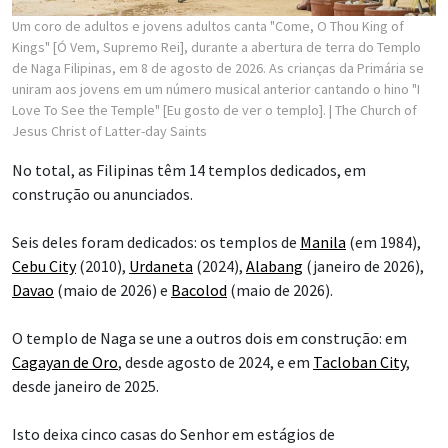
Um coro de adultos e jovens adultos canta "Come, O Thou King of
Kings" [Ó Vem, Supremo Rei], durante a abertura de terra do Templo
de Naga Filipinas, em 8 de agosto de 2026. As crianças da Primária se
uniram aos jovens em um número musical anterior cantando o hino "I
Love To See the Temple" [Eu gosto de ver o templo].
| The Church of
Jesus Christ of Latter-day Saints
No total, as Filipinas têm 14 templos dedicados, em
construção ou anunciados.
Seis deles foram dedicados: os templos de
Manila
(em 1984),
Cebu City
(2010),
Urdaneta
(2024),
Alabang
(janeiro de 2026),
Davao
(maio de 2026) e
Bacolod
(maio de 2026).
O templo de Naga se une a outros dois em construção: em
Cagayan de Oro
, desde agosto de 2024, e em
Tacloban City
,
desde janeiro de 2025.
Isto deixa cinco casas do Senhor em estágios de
# # # #
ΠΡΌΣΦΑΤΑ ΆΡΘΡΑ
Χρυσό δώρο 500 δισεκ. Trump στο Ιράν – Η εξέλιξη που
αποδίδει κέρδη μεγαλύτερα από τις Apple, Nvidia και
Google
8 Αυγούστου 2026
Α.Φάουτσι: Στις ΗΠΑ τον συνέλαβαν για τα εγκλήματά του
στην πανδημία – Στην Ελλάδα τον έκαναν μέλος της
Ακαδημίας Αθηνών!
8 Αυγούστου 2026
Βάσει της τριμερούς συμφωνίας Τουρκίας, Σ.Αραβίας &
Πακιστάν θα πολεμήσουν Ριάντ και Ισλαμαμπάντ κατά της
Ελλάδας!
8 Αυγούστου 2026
# # # #
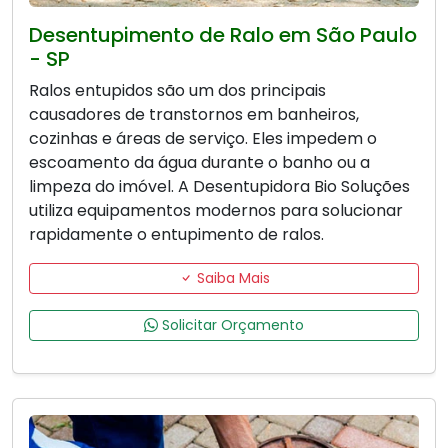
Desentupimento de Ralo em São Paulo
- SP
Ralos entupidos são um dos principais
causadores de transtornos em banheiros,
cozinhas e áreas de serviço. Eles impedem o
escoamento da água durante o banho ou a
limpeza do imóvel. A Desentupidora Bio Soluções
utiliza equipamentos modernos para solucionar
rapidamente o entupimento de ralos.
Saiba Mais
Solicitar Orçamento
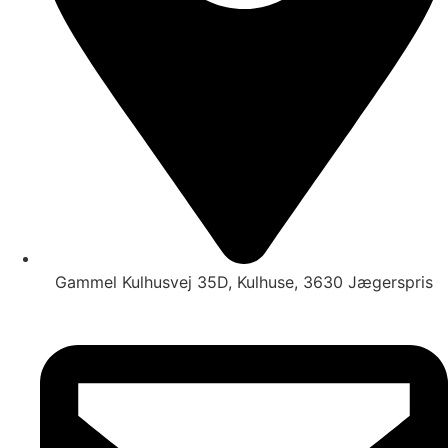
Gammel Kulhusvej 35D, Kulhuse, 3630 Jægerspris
# # # #
- WHAT NEEDS TO BE DONE -
Copy the lines from the one containing "Desentupimento de Ralo em São Paulo" through the one containing "Solicitar Orçamento", inclusive, keeping each line as it appears in the material.

- OUTPUT BELOW -
Desentupimento de Ralo em São Paulo
- SP
Ralos entupidos são um dos principais
causadores de transtornos em banheiros,
cozinhas e áreas de serviço. Eles impedem o
escoamento da água durante o banho ou a
limpeza do imóvel. A Desentupidora Bio Soluções
utiliza equipamentos modernos para solucionar
rapidamente o entupimento de ralos.
Saiba Mais
Solicitar Orçamento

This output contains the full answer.